Stored data entries:

○ ○ ○ ○

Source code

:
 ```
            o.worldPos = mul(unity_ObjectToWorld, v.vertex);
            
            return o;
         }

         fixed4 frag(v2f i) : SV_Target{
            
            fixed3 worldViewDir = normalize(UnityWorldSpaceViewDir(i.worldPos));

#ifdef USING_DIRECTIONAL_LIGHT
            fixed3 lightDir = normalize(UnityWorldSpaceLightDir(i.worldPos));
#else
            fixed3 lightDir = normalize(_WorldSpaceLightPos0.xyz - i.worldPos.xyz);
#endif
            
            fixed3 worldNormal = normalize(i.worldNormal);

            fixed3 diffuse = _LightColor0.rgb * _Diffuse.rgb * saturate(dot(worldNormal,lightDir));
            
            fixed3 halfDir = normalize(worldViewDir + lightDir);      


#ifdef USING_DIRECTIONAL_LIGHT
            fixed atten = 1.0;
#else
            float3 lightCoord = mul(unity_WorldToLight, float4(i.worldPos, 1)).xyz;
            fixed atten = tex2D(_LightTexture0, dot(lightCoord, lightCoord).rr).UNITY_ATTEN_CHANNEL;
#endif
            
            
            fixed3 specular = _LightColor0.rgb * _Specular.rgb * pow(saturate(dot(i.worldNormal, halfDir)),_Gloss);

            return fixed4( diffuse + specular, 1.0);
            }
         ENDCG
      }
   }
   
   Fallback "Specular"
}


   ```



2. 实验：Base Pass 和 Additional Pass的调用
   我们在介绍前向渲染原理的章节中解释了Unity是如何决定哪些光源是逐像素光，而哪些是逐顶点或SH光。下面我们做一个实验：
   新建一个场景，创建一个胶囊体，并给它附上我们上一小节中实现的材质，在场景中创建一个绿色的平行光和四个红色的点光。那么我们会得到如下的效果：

○ ○ ○ ○

REQUIREMENT
Reproduce exactly the stretch of lines that starts at the one containing "我们在介绍前向渲染原理的章节" and ends with the final line of the data, including both ends and nothing more.

OUTPUT
   我们在介绍前向渲染原理的章节中解释了Unity是如何决定哪些光源是逐像素光，而哪些是逐顶点或SH光。下面我们做一个实验：
   新建一个场景，创建一个胶囊体，并给它附上我们上一小节中实现的材质，在场景中创建一个绿色的平行光和四个红色的点光。那么我们会得到如下的效果：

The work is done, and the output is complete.